In der Generaldebatte ergriff zunächst Brigitte Foppa (Grüne) das Wort und verwies u.a. auf den Umfang des Nachtragshaushaltes und dass dieser seit der Behandlung im III. GGA um rund 100 Mio. Euro gewachsen sei. Die Abgeordnete erkundigte sich nach dem Warum. Der Nachtragshaushalt sei der Moment, wo nachgebessert werde – und wo man Gestaltungsspielräume erkennen könne. Es sei interessant zu sehen, wo diese Spielräume lägen. Man habe in Südtirol eine gute Einnahmenlage, die Steuereinnahmen wachsen – was aber auch eine negative Spirale bedeuten könne. Zu den markanten Posten im Nachtragshaushalt zählten u.a. die 22 Mio. Euro Inflationsausgleich im ÖPNV, die Mittel für den NOI und die 4,5 Mio. Euro an die IDM. Markant niedrig dotiert seien andere Bereiche, etwa die 100.000 Euro für die Schultheater oder die 300.000 Euro für die Entwicklungszusammenarbeit. Politische Orientierung fehle im Nachtragshaushalt – man habe eine große inhaltliche Verworrenheit; dies sei wohl mit ein Grund dafür, dass es in den ersten sechs Monaten gehapert habe. Die Abg. führte mehrere Beispiele dafür an, etwa dass der LH einerseits von Klimaschutz spreche und gleichzeitig den Verkehr im Pustertal beschleunigen wolle. Kritik übte die Abg. auch an der Koalition mit Fratelli d’Italia. Die Bilanz der Mehrheit im Landtag seien acht eingebrachte Gesetzentwürfe, davon 2 zum Haushalt, 1 Omnibus, 1 zu den lokalen Körperschaften, 1 zum ladinischen Kulturinstitut sowie ein “Anlassgesetz”; die Minderheit habe 20 LGE eingebracht. Man habe weiterhin in mehreren Bereichen eine hochdramatische Situation, im Land kollidierten derzeit viel Neid und große Bedürftigkeiten. Insgesamt habe man in der Landesregierung bisher wenig Neues gesehen, es werde mitunter auch heftig in die Trickkiste gegriffen. Sie sei, so die Abg., in mehreren Hinsichten enttäuscht, die Mehrheit habe sich nicht im Griff, sei orientierungs- und führungslos. Der LH habe der Autonomiereform so vieles untergeordnet. Der Landtag werde geringschätzt.
Sven Knoll von der Süd-Tiroler Freiheit äußerte Bedenken hinsichtlich der Verwaltung des acht Milliarden Euro umfassenden Haushalts von Südtirol.
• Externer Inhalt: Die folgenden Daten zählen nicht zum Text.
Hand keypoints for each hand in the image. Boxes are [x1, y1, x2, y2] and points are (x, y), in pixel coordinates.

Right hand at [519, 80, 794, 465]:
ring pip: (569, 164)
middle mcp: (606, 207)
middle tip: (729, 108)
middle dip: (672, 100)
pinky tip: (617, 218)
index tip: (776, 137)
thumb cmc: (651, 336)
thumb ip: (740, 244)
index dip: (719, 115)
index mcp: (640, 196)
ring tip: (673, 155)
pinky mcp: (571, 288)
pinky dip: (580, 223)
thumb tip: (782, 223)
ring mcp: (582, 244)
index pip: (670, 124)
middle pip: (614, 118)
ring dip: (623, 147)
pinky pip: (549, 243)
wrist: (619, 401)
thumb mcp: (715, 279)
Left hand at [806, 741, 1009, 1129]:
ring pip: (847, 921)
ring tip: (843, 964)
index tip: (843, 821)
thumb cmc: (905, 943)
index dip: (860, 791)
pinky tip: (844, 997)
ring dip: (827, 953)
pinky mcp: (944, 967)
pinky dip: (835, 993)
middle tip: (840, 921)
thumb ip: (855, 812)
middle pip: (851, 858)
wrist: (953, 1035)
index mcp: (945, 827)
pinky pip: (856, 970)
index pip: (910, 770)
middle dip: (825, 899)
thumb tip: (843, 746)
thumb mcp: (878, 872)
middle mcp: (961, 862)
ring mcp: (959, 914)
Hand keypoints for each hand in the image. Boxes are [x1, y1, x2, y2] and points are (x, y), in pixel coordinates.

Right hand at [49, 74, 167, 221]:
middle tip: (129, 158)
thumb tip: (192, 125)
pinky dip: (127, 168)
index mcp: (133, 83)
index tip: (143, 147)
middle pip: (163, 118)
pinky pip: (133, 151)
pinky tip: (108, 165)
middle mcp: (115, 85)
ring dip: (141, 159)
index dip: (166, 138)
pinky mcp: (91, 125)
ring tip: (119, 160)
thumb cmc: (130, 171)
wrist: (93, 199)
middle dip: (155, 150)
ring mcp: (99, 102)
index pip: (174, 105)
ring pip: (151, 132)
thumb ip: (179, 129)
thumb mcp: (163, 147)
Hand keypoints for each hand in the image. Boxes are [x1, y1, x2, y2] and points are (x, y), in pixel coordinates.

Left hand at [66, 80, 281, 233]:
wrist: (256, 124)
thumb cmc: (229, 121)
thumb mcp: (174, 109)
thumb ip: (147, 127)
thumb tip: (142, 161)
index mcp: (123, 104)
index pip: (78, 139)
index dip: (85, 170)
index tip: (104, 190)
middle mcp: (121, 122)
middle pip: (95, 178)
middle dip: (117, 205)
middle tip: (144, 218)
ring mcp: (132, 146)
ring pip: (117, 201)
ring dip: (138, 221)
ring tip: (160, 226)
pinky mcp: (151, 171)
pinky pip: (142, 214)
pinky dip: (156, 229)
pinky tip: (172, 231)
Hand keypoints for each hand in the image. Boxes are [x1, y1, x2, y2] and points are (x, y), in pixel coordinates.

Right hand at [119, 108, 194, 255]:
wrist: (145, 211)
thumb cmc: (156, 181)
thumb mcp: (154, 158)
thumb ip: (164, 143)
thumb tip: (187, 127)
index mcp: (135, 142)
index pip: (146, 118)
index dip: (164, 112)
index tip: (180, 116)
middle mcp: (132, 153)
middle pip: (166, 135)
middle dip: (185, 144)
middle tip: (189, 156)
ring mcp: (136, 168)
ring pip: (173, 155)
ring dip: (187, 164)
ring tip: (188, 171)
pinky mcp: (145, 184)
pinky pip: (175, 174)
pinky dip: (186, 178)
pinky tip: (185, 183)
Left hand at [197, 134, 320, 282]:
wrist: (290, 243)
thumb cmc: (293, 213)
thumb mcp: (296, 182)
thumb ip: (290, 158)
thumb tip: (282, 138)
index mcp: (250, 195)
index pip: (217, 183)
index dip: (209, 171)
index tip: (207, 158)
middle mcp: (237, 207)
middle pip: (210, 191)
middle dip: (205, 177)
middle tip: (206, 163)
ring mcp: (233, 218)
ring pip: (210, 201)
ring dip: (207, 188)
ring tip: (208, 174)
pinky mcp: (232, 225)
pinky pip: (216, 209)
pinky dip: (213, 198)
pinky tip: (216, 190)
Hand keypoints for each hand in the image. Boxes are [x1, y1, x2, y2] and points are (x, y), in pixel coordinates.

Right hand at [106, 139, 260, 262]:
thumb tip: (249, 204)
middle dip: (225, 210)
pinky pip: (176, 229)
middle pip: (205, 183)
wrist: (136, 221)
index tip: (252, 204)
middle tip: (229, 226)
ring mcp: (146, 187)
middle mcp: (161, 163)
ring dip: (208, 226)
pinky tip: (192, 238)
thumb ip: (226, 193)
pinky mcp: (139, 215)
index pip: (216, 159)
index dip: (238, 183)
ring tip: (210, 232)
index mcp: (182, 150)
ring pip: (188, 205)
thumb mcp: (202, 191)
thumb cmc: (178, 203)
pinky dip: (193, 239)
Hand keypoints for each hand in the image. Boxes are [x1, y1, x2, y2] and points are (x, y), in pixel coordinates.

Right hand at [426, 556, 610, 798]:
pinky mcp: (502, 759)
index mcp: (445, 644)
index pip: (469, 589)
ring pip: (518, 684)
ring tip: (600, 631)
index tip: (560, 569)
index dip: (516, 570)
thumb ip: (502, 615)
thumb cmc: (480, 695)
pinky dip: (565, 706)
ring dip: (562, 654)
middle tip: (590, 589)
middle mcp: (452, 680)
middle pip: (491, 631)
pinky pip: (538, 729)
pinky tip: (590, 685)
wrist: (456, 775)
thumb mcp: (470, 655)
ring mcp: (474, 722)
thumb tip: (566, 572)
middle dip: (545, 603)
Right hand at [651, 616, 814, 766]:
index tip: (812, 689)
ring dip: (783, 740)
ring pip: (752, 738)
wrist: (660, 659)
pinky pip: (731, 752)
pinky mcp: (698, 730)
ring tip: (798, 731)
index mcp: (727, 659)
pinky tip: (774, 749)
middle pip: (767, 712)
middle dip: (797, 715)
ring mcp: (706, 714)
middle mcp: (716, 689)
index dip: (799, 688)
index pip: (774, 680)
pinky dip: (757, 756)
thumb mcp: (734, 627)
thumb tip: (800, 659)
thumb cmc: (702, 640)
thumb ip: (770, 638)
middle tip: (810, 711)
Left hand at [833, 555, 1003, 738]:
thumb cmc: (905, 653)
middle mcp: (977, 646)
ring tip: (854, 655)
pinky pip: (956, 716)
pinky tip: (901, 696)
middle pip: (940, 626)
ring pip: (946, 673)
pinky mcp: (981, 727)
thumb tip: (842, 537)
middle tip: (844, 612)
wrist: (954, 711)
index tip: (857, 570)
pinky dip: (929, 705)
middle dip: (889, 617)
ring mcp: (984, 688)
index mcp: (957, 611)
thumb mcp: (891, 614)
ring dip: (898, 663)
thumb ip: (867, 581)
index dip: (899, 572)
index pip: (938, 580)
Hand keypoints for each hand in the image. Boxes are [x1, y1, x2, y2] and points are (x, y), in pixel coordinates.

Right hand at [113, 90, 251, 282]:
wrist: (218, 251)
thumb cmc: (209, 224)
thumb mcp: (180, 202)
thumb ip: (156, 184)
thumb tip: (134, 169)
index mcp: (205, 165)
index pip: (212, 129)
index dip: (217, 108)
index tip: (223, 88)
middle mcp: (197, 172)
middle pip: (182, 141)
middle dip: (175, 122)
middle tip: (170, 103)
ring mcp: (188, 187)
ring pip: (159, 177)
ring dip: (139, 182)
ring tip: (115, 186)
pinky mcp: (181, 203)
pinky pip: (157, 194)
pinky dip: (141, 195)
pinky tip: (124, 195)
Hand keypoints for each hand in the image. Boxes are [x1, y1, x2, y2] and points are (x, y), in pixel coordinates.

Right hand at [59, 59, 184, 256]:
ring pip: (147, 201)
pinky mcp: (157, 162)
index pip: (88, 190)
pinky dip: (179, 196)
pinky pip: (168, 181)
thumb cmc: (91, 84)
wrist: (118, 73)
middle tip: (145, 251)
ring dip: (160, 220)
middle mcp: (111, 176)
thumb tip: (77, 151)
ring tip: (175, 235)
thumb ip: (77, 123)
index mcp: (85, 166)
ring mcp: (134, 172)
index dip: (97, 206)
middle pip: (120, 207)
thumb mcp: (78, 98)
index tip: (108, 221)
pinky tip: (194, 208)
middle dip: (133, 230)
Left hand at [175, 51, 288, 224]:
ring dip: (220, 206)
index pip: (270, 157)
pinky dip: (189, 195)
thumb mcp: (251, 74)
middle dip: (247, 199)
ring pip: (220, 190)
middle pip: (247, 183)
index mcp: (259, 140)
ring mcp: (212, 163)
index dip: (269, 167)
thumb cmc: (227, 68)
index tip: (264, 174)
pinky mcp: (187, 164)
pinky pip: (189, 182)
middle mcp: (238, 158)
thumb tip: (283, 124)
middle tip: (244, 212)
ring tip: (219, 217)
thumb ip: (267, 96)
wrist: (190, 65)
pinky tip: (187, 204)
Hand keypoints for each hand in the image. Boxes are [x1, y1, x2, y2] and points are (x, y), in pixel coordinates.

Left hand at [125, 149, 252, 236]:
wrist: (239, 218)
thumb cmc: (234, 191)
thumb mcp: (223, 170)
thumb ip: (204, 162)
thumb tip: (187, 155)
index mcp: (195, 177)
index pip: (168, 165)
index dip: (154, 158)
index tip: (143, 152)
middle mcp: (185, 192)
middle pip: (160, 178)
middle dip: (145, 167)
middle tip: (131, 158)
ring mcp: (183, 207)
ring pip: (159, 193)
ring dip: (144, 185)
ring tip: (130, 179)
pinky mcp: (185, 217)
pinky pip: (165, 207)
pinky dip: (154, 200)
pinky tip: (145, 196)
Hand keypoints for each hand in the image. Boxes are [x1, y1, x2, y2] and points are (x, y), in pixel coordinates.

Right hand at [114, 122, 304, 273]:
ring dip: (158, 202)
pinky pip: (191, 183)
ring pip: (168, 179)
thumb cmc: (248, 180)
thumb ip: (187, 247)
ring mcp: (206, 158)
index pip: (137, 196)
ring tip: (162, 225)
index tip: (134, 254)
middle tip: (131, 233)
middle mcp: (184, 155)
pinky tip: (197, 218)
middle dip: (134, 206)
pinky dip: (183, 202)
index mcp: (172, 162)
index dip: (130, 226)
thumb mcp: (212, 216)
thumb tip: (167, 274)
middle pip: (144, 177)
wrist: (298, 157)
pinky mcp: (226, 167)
Er hinterfragte, ob das Geld sinnvoll eingesetzt werde, insbesondere im Gesundheitsbereich, wo lange Wartelisten bestehen. Knoll wies zudem darauf hin, dass viele Innovationsunternehmen Südtirol verlassen, da die Bedürfnisse des Landes nicht ausreichend berücksichtigt würden. Er betonte auch die finanziellen Schwierigkeiten älterer Menschen und die Sicherheitsprobleme in bestimmten Gegenden. Darüber hinaus kritisierte er die Autonomiebestimmungen und die Verkehrsbelastung auf der Brennerautobahn. Er forderte eine Neuausrichtung der Politik, um den Bürgern besser gerecht zu werden.
Bernhard Zimmerhofer von der Süd-Tiroler Freiheitspartei schlug die Notwendigkeit eines separaten EU-Wahlkreises für Südtirol bei den EU-Wahlen vor. Er äußerte Skepsis gegenüber neuen Initiativen der „neuen alten“ EU-Führung. Darüber hinaus wies er darauf hin, dass der Energiesektor im Nachtragshaushalt unterfinanziert ist und betonte die Auswirkungen von Energie auf verschiedene Bereiche, wie die Wettbewerbsfähigkeit von Unternehmen, und forderte die Einrichtung einer speziellen Energieregulierungsbehörde.
Die Volkspartei habe, so Madeleine Rohrer (Grüne) u.a., bei der Regierungsbildung “drei Mal nach rechts geblinkt” und sei nun so rechts wie niemals zuvor. Beim Thema Wohnen sei von der Landesregierung eine Revolution angekündigt worden, gegeben habe es höchstens ein “Revolutiönchen”. Die Abgeordnete verwies auf einige der Bestimmungen im Raumordnungsgesetz. Das Versprechen, dass es mit der Autonomie allen besser gehe, werde von dieser Regierung nicht gehalten – auch weil sie mitunter Spielball von Lobbys sei. Bevor man sich in den Interessen einzelner verrenne, solle man viel eher an alle denken.